Over two-thirds of reasoning models' performance gains came from massively increasing their 'thinking time' (inference scaling). This was a one-time jump from a zero baseline. Further gains are prohibitively expensive due to compute limitations, meaning this is not a repeatable source of progress.
Hopes that AI's new reasoning skills in checkable domains like math and code would generalize to ambiguous, real-world tasks like booking a flight did not materialize. This failure of 'reasoning generalization' was a major technical roadblock that forced experts to lengthen AGI timelines.

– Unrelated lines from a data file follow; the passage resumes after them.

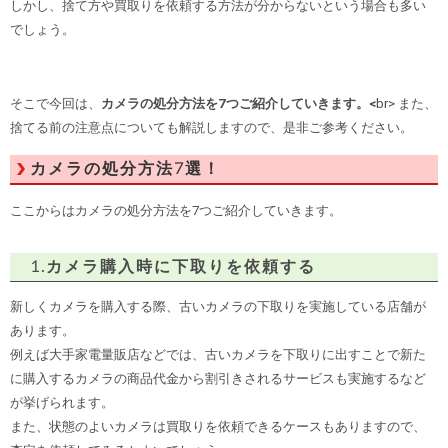
しかし、捨て方や買取りを依頼する方法が分からないという場合も多い
でしょう。
そこで今回は、
カメラの処分方法を7つご紹介していきます。<
br> また、
捨てる前の注意点についても解説しますので、是非ご参考ください。
カメラの処分方法7選！
ここからはカメラの処分方法を7つご紹介していきます。
1.カメラ購入時に下取りを依頼する
新しくカメラを購入する際、古いカメラの下取りを実施している店舗が
あります。
例えば大手家電量販店などでは、古いカメラを下取りに出すことで新た
に購入するカメラの商品代金から割引きされるサービスも実施するなど
が挙げられます。
また、状態のよいカメラは買取りを依頼できるケースもありますので、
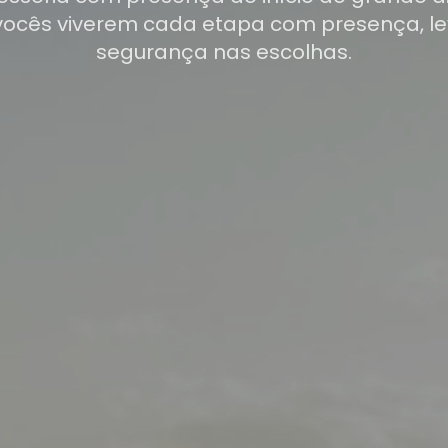
vocês viverem cada etapa com presença, le
segurança nas escolhas.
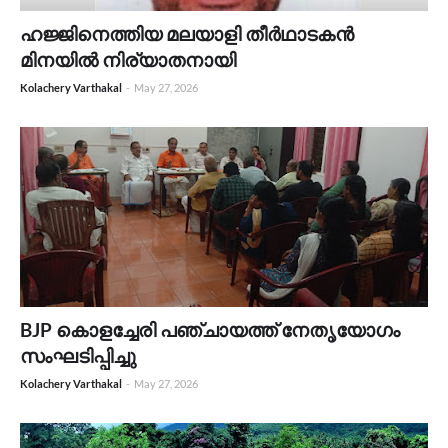
ഹജ്ജിനെത്തിയ മലയാളി തീർഥാടകൻ
മിനയിൽ നിര്യാതനായി
Kolachery Varthakal
-
May 27, 2026
BJP കൊളച്ചേരി പഞ്ചായത്ത് നേതൃയോഗം
സംഘടിപ്പിച്ചു
Kolachery Varthakal
-
May 27, 2026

The AI industry's exponential growth in consuming compute, electricity, and talent is unsustainable. By 2032, it will have absorbed most available slack from other industries. Further progress will require potentially un-fundable trillion-dollar training runs, creating a critical period for AGI development.

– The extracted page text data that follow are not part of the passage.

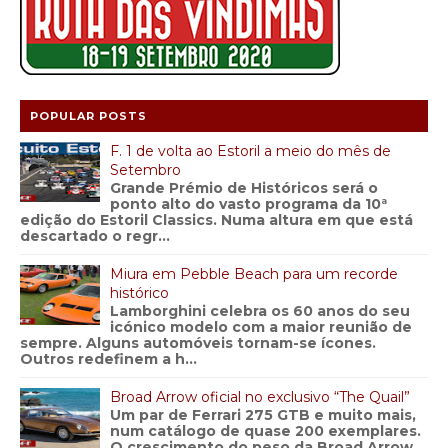
POPULAR POSTS
F. 1 de volta ao Estoril a meio do mês de
Setembro
Grande Prémio de Históricos será o
ponto alto do vasto programa da 10ª
edição do Estoril Classics. Numa altura em que está
descartado o regr...
Miura em Pebble Beach para um recorde
histórico
Lamborghini celebra os 60 anos do seu
icónico modelo com a maior reunião de
sempre. Alguns automóveis tornam-se ícones.
Outros redefinem a h...
Broad Arrow oficial no exclusivo “The Quail”
Um par de Ferrari 275 GTB e muito mais,
num catálogo de quase 200 exemplares.
O crescimento do peso da Broad Arrow,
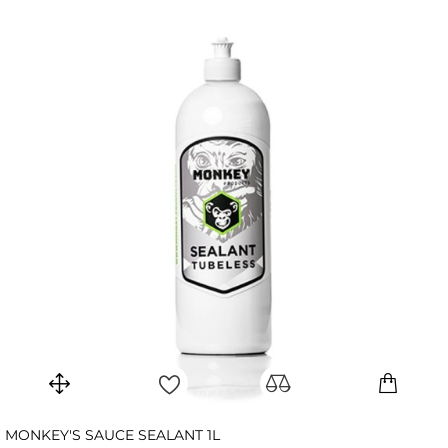
MONKEY'S SAUCE SEALANT 1L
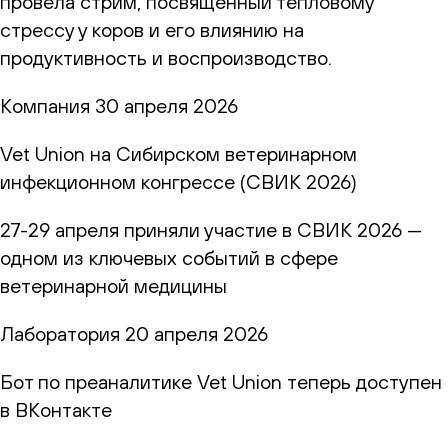
провела стрим, посвящённый тепловому
стрессу у коров и его влиянию на
продуктивность и воспроизводство.
Компания
30 апреля 2026
Vet Union на Сибирском ветеринарном
инфекционном конгрессе (СВИК 2026)
27-29 апреля приняли участие в СВИК 2026 —
одном из ключевых событий в сфере
ветеринарной медицины
Лаборатория
20 апреля 2026
Бот по преаналитике Vet Union теперь доступен
в ВКонтакте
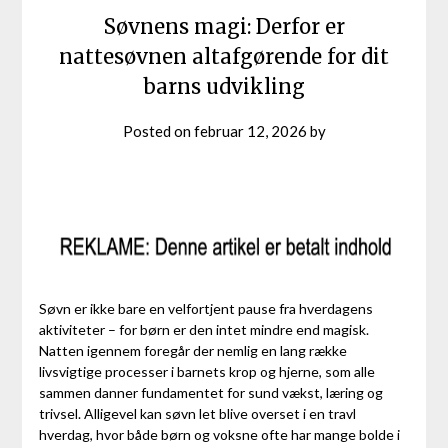
Søvnens magi: Derfor er
nattesøvnen altafgørende for dit
barns udvikling
Posted on
februar 12, 2026
by
Søvn er ikke bare en velfortjent pause fra hverdagens
aktiviteter – for børn er den intet mindre end magisk.
Natten igennem foregår der nemlig en lang række
livsvigtige processer i barnets krop og hjerne, som alle
sammen danner fundamentet for sund vækst, læring og
trivsel. Alligevel kan søvn let blive overset i en travl
hverdag, hvor både børn og voksne ofte har mange bolde i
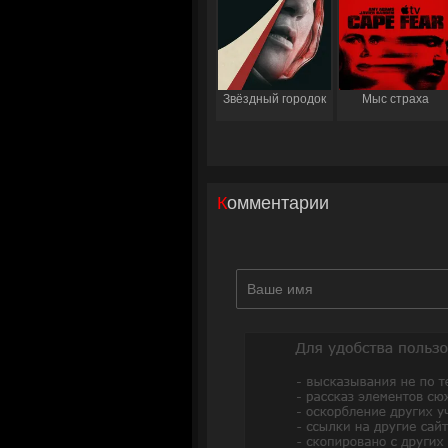
Звёздный городок
Мыс страха
Комментарии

A growing gap exists between AI's performance in demos and its actual impact on productivity. As podcaster Dwarkesh Patel noted, AI models improve at the rapid rate short-term optimists predict, but only become useful at the slower rate long-term skeptics predict, explaining widespread disillusionment.

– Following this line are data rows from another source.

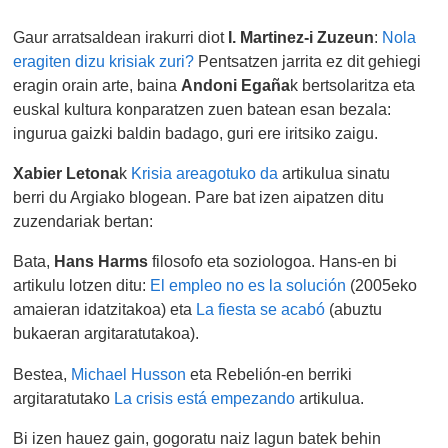
Gaur arratsaldean irakurri diot
I. Martinez-i Zuzeun
:
Nola
eragiten dizu krisiak zuri?
Pentsatzen jarrita ez dit gehiegi
eragin orain arte, baina
Andoni Egaña
k bertsolaritza eta
euskal kultura konparatzen zuen batean esan bezala:
ingurua gaizki baldin badago, guri ere iritsiko zaigu.
Xabier Letona
k
Krisia areagotuko da
artikulua sinatu
berri du Argiako blogean. Pare bat izen aipatzen ditu
zuzendariak bertan:
Bata,
Hans Harms
filosofo eta soziologoa. Hans-en bi
artikulu lotzen ditu:
El empleo no es la solución
(2005eko
amaieran idatzitakoa) eta
La fiesta se acabó
(abuztu
bukaeran argitaratutakoa).
Bestea,
Michael Husson
eta Rebelión-en berriki
argitaratutako
La crisis está empezando
artikulua.
Bi izen hauez gain, gogoratu naiz lagun batek behin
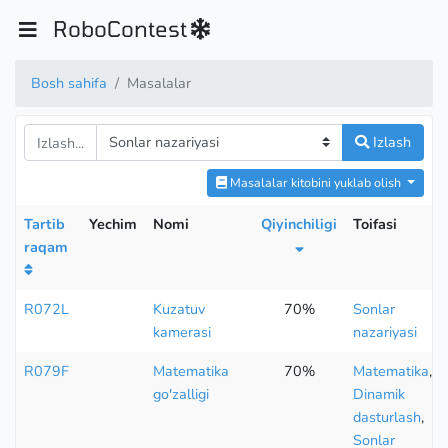
RoboContest
Bosh sahifa
Masalalar
Izlash
Masalalar kitobini yuklab olish
Tartib
Yechim
Nomi
Qiyinchiligi
Toifasi
raqam
R072L
Kuzatuv
70%
Sonlar
kamerasi
nazariyasi
R079F
Matematika
70%
Matematika
,
go'zalligi
Dinamik
dasturlash
,
Sonlar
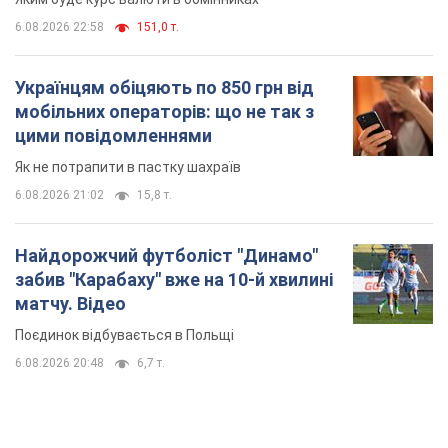
6.08.2026 22:58
151,0 т.
Українцям обіцяють по 850 грн від
мобільних операторів: що не так з
цими повідомленнями
Як не потрапити в пастку шахраїв
6.08.2026 21:02
15,8 т.
Найдорожчий футболіст "Динамо"
забив "Карабаху" вже на 10-й хвилині
матчу. Відео
Поєдинок відбувається в Польщі
6.08.2026 20:48
6,7 т.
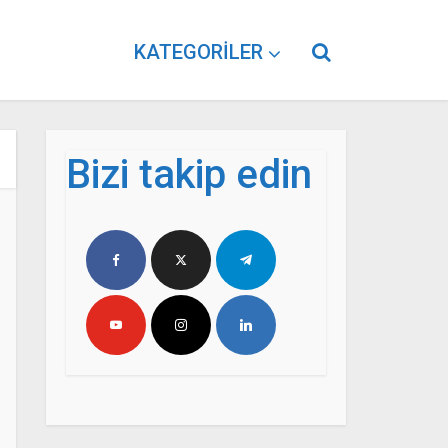
KATEGORILER
Bizi takip edin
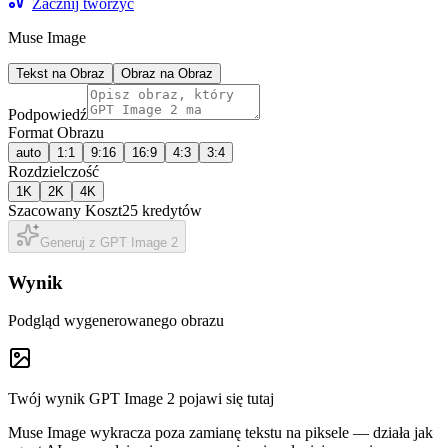
Zacznij tworzyć
Muse Image
Tekst na Obraz
Obraz na Obraz
Podpowiedź
Format Obrazu
auto
1:1
9:16
16:9
4:3
3:4
Rozdzielczość
1K
2K
4K
Szacowany Koszt
25 kredytów
Generuj z GPT Image 2
Wynik
Podgląd wygenerowanego obrazu
Twój wynik GPT Image 2 pojawi się tutaj
Muse Image wykracza poza zamianę tekstu na piksele — działa jak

Even if AI perfects software engineering, automating AI R&D will be limited by non-coding tasks, as AI companies aren't just software engineers. Furthermore, AI assistance might only be enough to maintain the current rate of progress as 'low-hanging fruit' disappears, rather than accelerate it.
While cutting-edge AI is extremely expensive, its cost drops dramatically fast. A reasoning benchmark that cost OpenAI $4,500 per question in late 2024 cost only $11 a year later. This steep deflation curve means even the most advanced capabilities quickly become accessible to the mass market.